According to a February poll conducted by the Palestinian Center for Policy and Survey Research, “36% of the public believes that a majority of the Palestinians supports this [two-state] solution and 57% believe that the majority opposes it. A majority of 61% believes that the two-state solution is no longer practical or feasible due to the expansion of Israeli settlements, while 33% believe that the solution remains practical. Moreover, 76% believe that the chances for the creation of a Palestinian state alongside the State of Israel in the next five years are slim or nonexistent.”
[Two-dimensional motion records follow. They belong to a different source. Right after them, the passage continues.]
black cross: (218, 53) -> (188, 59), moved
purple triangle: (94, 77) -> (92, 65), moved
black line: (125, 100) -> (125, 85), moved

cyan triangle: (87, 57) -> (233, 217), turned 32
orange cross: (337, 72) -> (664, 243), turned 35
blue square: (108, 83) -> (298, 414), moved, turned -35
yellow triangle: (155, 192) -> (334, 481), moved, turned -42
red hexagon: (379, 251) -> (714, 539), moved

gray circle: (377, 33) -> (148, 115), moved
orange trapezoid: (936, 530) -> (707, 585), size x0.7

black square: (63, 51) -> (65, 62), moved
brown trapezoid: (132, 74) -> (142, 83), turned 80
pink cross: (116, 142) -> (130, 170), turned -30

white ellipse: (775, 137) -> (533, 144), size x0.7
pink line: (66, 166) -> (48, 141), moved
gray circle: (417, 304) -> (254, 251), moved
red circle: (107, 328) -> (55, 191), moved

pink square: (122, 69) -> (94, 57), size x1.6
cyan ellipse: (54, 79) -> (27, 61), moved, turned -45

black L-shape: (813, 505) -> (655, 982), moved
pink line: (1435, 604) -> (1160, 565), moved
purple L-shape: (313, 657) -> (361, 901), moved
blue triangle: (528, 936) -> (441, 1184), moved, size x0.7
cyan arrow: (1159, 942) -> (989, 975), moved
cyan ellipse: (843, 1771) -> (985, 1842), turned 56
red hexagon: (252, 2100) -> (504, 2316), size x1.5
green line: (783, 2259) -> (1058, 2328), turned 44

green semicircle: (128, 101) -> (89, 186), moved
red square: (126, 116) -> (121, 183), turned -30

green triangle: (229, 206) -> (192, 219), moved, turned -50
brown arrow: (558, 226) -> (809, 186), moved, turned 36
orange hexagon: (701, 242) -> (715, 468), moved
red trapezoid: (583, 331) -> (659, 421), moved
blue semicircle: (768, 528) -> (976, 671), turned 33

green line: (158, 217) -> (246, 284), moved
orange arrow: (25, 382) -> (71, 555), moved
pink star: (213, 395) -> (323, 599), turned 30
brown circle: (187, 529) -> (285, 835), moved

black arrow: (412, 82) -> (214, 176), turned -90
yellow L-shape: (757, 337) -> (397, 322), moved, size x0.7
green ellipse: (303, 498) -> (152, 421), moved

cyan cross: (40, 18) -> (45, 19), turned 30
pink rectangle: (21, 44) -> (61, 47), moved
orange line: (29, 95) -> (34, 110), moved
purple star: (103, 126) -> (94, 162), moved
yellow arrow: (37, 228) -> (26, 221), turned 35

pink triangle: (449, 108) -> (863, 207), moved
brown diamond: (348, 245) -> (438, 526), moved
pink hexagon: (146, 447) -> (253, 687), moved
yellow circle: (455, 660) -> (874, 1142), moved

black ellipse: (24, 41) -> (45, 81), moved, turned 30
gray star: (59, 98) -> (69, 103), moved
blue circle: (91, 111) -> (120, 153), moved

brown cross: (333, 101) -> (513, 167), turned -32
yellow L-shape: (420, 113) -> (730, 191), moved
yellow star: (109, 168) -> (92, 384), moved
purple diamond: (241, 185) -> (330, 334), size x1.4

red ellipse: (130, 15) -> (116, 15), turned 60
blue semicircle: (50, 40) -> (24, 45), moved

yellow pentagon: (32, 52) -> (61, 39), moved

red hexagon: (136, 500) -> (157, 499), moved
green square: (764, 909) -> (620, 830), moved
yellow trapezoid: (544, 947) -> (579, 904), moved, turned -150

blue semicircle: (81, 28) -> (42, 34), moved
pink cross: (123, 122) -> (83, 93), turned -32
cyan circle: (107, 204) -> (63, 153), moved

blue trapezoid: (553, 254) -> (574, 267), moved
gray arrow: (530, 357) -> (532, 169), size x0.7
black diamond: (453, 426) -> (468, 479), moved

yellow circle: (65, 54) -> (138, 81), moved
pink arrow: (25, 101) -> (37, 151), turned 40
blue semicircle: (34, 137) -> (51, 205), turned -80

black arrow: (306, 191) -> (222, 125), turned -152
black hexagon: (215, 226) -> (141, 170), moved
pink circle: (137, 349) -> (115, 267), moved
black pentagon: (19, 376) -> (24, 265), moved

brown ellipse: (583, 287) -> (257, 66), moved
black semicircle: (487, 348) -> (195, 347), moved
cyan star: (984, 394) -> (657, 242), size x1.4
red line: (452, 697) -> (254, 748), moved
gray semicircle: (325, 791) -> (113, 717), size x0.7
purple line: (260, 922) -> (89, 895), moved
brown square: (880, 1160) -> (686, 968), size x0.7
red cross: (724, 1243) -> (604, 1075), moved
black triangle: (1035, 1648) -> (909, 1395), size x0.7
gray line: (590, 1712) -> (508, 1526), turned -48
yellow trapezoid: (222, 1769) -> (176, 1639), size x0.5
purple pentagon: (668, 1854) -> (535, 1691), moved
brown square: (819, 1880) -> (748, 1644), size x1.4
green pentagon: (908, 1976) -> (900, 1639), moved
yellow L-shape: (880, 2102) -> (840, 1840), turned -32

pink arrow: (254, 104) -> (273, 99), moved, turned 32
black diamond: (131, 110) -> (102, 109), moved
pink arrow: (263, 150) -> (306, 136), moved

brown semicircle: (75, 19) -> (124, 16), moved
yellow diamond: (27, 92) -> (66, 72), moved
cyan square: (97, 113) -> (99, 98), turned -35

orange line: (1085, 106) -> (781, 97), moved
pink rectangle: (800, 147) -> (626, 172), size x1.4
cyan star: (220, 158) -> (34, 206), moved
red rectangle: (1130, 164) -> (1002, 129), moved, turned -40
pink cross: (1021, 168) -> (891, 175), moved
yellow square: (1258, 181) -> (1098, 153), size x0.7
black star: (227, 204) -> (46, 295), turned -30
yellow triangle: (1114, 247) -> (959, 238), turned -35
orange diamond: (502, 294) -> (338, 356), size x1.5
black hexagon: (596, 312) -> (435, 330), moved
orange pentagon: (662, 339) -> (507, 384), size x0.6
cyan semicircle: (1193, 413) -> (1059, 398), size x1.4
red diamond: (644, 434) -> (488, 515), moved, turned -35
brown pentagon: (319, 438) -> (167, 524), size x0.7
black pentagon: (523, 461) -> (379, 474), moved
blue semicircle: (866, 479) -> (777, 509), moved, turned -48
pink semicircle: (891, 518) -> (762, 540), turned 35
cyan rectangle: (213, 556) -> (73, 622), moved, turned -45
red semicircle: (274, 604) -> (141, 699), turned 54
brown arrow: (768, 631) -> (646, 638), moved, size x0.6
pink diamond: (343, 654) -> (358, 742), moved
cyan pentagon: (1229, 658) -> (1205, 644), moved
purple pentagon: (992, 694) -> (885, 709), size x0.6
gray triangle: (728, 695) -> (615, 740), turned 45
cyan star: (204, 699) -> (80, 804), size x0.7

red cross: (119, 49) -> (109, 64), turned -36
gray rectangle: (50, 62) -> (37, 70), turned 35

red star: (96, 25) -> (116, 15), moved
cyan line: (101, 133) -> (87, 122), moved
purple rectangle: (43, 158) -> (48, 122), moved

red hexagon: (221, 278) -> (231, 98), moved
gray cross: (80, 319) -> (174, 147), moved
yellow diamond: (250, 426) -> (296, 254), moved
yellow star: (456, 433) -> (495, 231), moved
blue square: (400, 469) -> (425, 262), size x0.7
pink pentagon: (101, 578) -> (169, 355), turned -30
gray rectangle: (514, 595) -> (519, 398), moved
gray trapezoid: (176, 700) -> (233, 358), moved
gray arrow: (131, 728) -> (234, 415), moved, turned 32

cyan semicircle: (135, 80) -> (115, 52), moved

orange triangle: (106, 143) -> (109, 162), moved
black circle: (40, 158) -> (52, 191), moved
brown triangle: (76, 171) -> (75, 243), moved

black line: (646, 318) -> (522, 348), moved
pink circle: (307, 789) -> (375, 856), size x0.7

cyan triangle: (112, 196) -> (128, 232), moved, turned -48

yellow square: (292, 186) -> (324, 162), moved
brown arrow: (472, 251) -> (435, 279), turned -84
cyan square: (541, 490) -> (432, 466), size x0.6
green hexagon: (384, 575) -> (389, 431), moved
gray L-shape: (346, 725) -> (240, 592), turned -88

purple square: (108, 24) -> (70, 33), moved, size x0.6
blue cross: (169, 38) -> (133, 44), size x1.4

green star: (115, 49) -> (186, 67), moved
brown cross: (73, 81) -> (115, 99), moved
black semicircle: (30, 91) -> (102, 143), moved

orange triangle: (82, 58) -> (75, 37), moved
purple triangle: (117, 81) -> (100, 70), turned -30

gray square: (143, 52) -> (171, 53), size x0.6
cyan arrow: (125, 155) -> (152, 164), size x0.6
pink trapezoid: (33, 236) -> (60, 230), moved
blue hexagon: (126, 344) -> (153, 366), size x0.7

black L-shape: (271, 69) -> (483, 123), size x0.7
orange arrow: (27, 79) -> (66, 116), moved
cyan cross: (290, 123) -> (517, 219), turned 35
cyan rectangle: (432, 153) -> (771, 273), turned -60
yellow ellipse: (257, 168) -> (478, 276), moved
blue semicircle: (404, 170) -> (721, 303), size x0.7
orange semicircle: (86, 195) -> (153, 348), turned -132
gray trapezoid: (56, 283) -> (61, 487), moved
Talal Abu Zarifa, a member of the political bureau of the Democratic Front for the Liberation of Palestine, told Al-Monitor, “These Israeli proposals are rejected by the Palestinians, but could become a reality if the Palestinian status quo remains unchanged and if [the Palestinian leadership] continues to bank on the resumption of negotiations with Israel.”
He noted, “I believe the situation necessitates a firmer Palestinian stance and an outright refusal of these proposals based on national consensus and a strategic vision to face the Israeli maneuvers aimed at fooling the international community and accusing the Palestinians of rejecting all offers made to them."
Hani al-Masri, head of the Palestinian Center for Policy Research and Strategic Studies - Masarat, told Al-Monitor, “These proposals may find their way to implementation in light of the current balance of power between Palestinians and Israelis. The approval of the Palestinian side, however, would remain a prerequisite for the implementation of such schemes on the ground. But I don’t believe any Palestinian leader would agree to such a step."
He added, “The Israelis could, however, deploy their military forces in some areas of the West Bank to fulfill their political aspirations."
The harsh reality is that as things stand now, the Palestinians have a very narrow margin of self-rule, as opposed to the extensive autonomy they enjoyed during the Oslo Accord period from 1993 to 2000. After the second intifada and the arrival of President Mahmoud Abbas to office, Israel had bypassed the Oslo Accord, between 2000 and 2005. Today, as Abbas’ era is coming to an end, the Palestinians are left with even less powers, limited to their internal security in the hands of the civil police, which is the reason behind Israel’s continuous support for Abbas until further notice.